We are so excited to reveal our next Q&A from our series of meet-the-moderators, who have been gracing our stages since our humble beginnings and will be returning once again this year.
Meet Jewel Topsfield, who has been moderating some unforgettable conversations with international headliners over the years. Jewel is a former Indonesia correspondent for The Age and The Sydney Morning Herald, now living and working in Jakarta. She has won multiple awards over her 30-year career in journalism, including a Walkley Award and the Lowy Institute Media Award.
Get to know Jewel as we discuss what to expect from her upcoming sessions, her reading, and the events she’s most looking forward to at this year’s Festival.

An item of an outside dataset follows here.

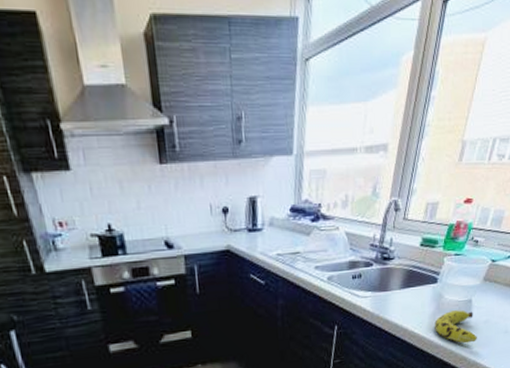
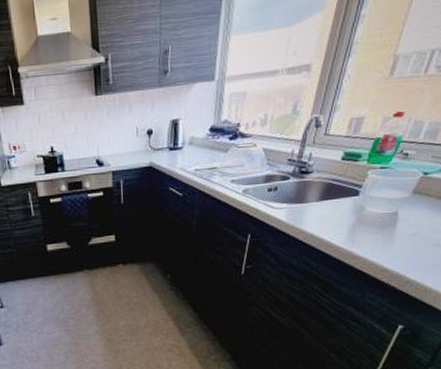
fruit: present [434,310,477,344] -> none [354,222,402,256]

You have been coming to the Festival for years now as a regular moderator. What makes you want to come back?
The Festival is one of my favourite times of the year. I always leave feeling challenged and inspired, with an enormous pile of books (real books, with paper you can rub between your fingers!) for my bedside table. I live in Jakarta and love the access the Festival gives me to some of Indonesia’s best writers and thinkers. Last year I got to meet fearless writer Ayu Utami, whose novel Saman became a cultural sensation, and Dewi Lestari, whose wildly popular Supernova series blends philosophy, science and religion. The Festival has turned me into the ultimate name-dropping dinner party bore!
You will be leading a panel that explores the love that lives within times of conflict, delving into the realities of love and terror’s coexistence in fiction. In your view, can fiction serve as a counter to fear, and is there a book of yours that illustrates this?
This is such an interesting question. (The classic response panellists give to buy themselves thinking time!) I think fiction, and non-fiction for that matter, can articulate our fears and show that hope, humanity and laughter can still exist within darkness. I have just finished the beautiful novel The Anthropologists by Ayşegül Savaş, who is on the Love in a Time of Conflict panel. The novel is a meditation on loneliness. Its protagonists are slightly adrift in a foreign country and feel guilty about living so far from their families. They overcome their fear of being lonely, misunderstood and invisible by observing the daily routines of visitors to a suburban park and creating their own community and meaningful rituals. It finishes on such a gentle note of hope: “What are some of the things we love? Manu asked. We love breakfast, I said. And we love pastries, Manu said. Tereza, I added. Beers with Ravi. And lazing about. Having nothing to do on a weekend. Detective mysteries. Sitting in the sun. That’s a good life, Manu said.”